1ª) ¡Ay de los que se sienten seguros de sí mismos!

Dijo Jesús esta parábola por algunos que, teniéndose por justos, se sentían seguros de sí mismos y despreciaban a los demás. El talante espiritual y religioso de los fariseos nos es bien conocido. Aunque es cierto que los evangelistas cargan las tintas en algunos aspectos que exageran la situación. Eran un amplio grupo y, en muchos aspectos, selecto en sus prácticas y en su rigurosidad. Practicaban meticulosamente la ley de Moisés en todos sus extremos. Acudían asiduamente al servicio sinagogal porque estaban extendidos por todo el país. Hacían limosnas de sus bienes. Eran rigurosos en las leyes de pureza ritual. Creían en la resurrección de los muertos y en una vida en el más allá feliz y para siempre. Creían en los ángeles. Tenían en gran aprecio la Escritura ( a la que añadían, como una segunda parte, la Tradición Oral que valoraban al igual que la Escritura). Se dedicaban asiduamente a la oración. Pero se sentían los puros, los segregados y los santos. Despreciaban a los negligentes, descuidados y poco practicantes de lo que para ellos constituía algo esencial. Eran pocos los inclinados a practicar la misericordia, la comprensión y la acogida de quienes no pensaban o vivían como ellos.
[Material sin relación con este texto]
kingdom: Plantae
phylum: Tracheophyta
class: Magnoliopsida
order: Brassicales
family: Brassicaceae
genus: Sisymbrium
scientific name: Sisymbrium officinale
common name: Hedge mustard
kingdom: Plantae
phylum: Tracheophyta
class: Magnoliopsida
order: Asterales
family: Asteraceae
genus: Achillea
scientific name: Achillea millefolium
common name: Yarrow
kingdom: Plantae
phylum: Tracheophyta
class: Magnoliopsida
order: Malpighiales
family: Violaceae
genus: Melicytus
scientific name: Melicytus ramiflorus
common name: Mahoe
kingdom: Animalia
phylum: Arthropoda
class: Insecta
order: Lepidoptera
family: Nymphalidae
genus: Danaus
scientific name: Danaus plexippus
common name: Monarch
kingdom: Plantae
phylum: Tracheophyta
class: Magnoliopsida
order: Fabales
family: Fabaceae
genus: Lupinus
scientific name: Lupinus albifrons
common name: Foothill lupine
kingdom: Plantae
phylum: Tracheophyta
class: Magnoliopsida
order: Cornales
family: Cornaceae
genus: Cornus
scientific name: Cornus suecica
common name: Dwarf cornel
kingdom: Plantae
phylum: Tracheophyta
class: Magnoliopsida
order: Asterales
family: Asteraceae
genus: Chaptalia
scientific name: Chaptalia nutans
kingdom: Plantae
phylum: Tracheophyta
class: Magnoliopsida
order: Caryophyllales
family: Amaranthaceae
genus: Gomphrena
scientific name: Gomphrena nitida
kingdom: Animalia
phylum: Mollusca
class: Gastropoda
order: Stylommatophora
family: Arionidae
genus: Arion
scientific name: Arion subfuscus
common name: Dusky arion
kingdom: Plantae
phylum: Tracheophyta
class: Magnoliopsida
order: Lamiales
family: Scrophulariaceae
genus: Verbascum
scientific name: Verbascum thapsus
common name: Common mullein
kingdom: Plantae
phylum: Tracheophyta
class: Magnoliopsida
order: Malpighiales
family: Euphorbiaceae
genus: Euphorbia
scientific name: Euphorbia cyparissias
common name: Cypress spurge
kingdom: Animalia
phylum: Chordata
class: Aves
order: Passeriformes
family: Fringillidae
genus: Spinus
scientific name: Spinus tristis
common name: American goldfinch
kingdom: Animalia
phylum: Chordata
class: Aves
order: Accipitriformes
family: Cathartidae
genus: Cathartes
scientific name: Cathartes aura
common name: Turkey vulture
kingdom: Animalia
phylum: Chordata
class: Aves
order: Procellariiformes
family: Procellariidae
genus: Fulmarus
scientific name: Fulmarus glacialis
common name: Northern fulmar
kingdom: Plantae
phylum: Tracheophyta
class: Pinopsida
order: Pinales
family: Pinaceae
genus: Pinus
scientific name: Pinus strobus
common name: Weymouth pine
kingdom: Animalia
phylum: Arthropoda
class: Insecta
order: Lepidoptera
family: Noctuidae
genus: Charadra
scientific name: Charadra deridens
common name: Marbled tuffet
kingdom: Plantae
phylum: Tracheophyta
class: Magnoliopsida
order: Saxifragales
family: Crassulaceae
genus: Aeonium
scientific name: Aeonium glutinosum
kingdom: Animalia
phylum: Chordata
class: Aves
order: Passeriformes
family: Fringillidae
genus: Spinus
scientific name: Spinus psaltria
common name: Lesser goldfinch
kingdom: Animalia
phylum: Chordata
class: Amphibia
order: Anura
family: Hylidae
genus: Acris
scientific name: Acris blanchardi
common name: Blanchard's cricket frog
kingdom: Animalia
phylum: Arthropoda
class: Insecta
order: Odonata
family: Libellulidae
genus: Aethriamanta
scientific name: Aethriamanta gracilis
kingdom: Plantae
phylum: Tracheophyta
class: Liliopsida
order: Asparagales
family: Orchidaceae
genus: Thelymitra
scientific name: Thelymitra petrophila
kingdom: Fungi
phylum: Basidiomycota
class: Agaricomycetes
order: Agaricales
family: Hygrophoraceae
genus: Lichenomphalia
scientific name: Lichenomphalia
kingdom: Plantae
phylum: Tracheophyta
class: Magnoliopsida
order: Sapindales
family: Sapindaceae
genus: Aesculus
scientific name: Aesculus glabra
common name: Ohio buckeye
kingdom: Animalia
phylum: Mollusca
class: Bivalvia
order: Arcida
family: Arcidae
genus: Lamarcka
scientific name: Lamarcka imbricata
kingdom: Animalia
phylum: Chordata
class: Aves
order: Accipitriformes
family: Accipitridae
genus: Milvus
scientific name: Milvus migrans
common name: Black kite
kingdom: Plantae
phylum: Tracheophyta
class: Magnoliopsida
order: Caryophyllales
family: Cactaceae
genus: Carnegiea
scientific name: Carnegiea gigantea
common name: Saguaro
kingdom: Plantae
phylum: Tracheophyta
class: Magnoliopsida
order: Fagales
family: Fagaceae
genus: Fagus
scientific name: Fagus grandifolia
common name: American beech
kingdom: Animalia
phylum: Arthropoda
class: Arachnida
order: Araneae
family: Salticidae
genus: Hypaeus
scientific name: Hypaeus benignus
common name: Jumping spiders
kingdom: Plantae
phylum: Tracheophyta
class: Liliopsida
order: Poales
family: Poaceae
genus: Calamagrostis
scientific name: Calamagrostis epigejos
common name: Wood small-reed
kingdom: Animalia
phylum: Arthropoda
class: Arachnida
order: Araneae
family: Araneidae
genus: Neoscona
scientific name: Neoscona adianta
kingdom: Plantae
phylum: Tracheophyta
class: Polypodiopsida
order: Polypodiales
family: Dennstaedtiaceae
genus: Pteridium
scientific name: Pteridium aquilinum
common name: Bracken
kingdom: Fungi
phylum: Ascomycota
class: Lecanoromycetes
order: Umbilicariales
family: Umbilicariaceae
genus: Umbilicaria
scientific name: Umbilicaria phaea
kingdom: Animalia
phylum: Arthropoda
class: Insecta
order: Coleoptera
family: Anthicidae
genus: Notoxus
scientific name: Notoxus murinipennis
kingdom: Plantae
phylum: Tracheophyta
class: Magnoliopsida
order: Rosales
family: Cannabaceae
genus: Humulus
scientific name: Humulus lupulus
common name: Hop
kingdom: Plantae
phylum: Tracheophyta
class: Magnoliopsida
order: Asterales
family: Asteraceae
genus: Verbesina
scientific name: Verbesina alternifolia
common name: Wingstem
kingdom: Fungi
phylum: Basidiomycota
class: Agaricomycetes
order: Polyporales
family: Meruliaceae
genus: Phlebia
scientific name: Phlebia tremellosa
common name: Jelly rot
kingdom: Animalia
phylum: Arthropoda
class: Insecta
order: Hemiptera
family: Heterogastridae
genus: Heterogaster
Se consideraban una clase privilegiada y no comunicaban fácilmente con los publicanos y pecadores. Este modo de conducir su vida les hacía orgullosos y muy seguros de sí mismos. La seguridad del cumplimiento riguroso de la ley de Dios y de los preceptos rabínicos que lo tenían todo previsto y ordenado, les hacía estar muy pendientes del mérito y premio de sus obras; llevaban un control meticuloso de las obras meritorias, pero despreciaban a los demás. Este rasgo es uno de los más fustigados por Jesús. Este desprecio por los demás se traducía en la incisiva actitud de murmuración y protesta contra Jesús (hasta convertirse en persecución) por su modo de conducir su vida y su trato con los que estaban en estado permanente de impureza ritual y legal: precisamente los que acompañaban frecuentemente a Jesús. Este desprecio les hacía despiadados, incapaces de practicar la misericordia.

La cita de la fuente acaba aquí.